Do you also want to leave?

November 14, 2013

Dear brothers and sisters,

I am taking the good news today from John 6:66-71.

As a result of this, many [of] his disciples returned to their former way of life and no longer accompanied him. Jesus then said to the Twelve, “Do you also want to leave?” Simon Peter answered him, “Master, to whom shall we go? You have the words of eternal life. We have come to believe and are convinced that you are the Holy One of God.” Jesus answered them, “Did I not choose you twelve? Yet is not one of you a devil?” He was referring to Judas, son of Simon the Iscariot; it was he who would betray him, one of the Twelve.

Why did John make such a point at this time to refer to his betrayer, identified by John as Judas? Jesus repeated his announcement at the last supper in chapter 13 and the betrayal doesn’t take place until chapter 18. Why did John connect him to those disciples who left Jesus and returned to their former lives?

Is it to remind us that evil is always in our midst? That we should fear that we are in constant danger of being handed over? Or is it to meant to show us that there is always a part of us that refuses the way of the cross, dying to our own selfishness and self-sacrifice? Or is it to illustrate that contrary to Peter’s faith there is always a part of us that questions whether Jesus is the son of God? Any of those can be true for me on some days.

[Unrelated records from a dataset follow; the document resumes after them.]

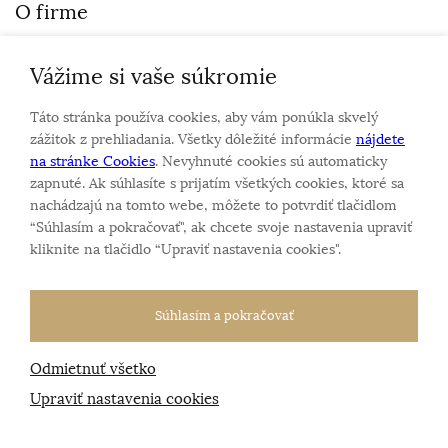
O firme
Vážime si vaše súkromie
Personalizovaný šperk
O nás
Táto stránka používa cookies, aby vám ponúkla skvelý
Kontakt
zážitok z prehliadania. Všetky dôležité informácie
nájdete
na stránke Cookies
. Nevyhnuté cookies sú automaticky
zapnuté. Ak súhlasíte s prijatím všetkých cookies, ktoré sa
Sme rodinná firma a zameriavame sa na predaj hodiniek
nachádzajú na tomto webe, môžete to potvrdiť tlačidlom
a šperkov od roku 1994.
“Súhlasím a pokračovať", ak chcete svoje nastavenia upraviť
Pozrite sa na naše ďaľšie web stránky.
kliknite na tlačidlo “Upraviť nastavenia cookies".
Súhlasím a pokračovať
Odmietnuť všetko
Všetky práva vyhradené
© 2026 Klenotnik.sk
Tvorba e-shopov
od
Blueweb s.r.o.
Upraviť nastavenia cookies
Sme registrovaní na
puncovom úrade SR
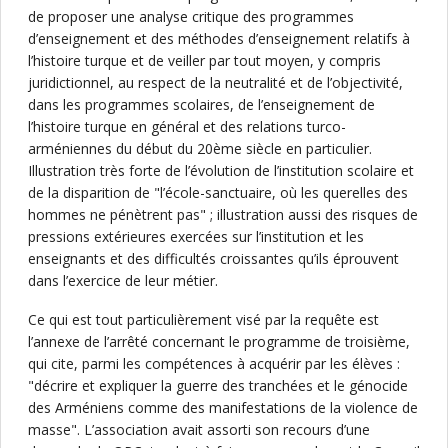
de proposer une analyse critique des programmes
d’enseignement et des méthodes d’enseignement relatifs à
l’histoire turque et de veiller par tout moyen, y compris
juridictionnel, au respect de la neutralité et de l’objectivité,
dans les programmes scolaires, de l’enseignement de
l’histoire turque en général et des relations turco-
arméniennes du début du 20ème siècle en particulier.
Illustration très forte de l’évolution de l’institution scolaire et
de la disparition de "l’école-sanctuaire, où les querelles des
hommes ne pénètrent pas" ; illustration aussi des risques de
pressions extérieures exercées sur l’institution et les
enseignants et des difficultés croissantes qu’ils éprouvent
dans l’exercice de leur métier.
Ce qui est tout particulièrement visé par la requête est
l’annexe de l’arrêté concernant le programme de troisième,
qui cite, parmi les compétences à acquérir par les élèves :
"décrire et expliquer la guerre des tranchées et le génocide
des Arméniens comme des manifestations de la violence de
masse". L’association avait assorti son recours d’une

It is always easier to turn away, to return to where I was than to continue to walk with Jesus. Do I still entertain those options? Have I come as far as Peter had in this story to realize that I have no where else to go, that I am not going to give myself any alternatives, an easier way?

I’m dealing with a situation right now that makes these verses take on a new meaning for me. It’s a project that I was asked to take the lead on for my professional association. This is not a spiritual project, but it is an act of service. I assembled a group and our initial meeting was creative, energized, and collegial. We’ve presented our plan to the executive committee. There have been no negative reactions to the substance of our proposal or the process to be undertaken. However, there have been very negative comments about me personally. I was stunned and hurt. I concluded that I would wash my hands of the whole thing; I don’t need this in my life. That’s what I told the chair of the organization this morning.

Am I being like the disciples who walked away because these words were too hard to hear? Do I just want to return to an easier life? Or is Jesus calling me to continue on a more difficult path, to expose myself to more criticism, to confront negativity with a positive, affirming attitude and behavior that reflects his command to accept, love, and forgive? Is he calling me to use the gifts God has given me? Is he reminding me that divisions within community can be dealt with in two ways — walking away or striving to live the gospel message?

Maybe I’m trying to stretch this gospel reading too much to fit my circumstances today, but I do believe that God’s word is meant for me every day and in all situations. He wasn’t just speaking to the Jews and Gentiles living in the culture of their time two thousand years ago. If He were, what would be the point of the Bible? Judas can be taken as a symbol of those who betray Jesus, the word of God. Am I cast in the role of betrayer if I turn my back on this project? I’m leaning toward that conclusion because I have been feeling a little down all day. That’s always a sign that my spirit is uneasy; that it is not at peace.

So, I’m going for a run and pray as a disciple who chooses to accompany Jesus to see where he leads me. I’m getting this motivation from Barclay who writes, “In the last analysis Christianity is not a philosophy which we accept, nor a theory to which we give allegiance. It is a personal response to Jesus Christ. It is the allegiance and the love which a man gives because his heart will not allow him to to anything else.”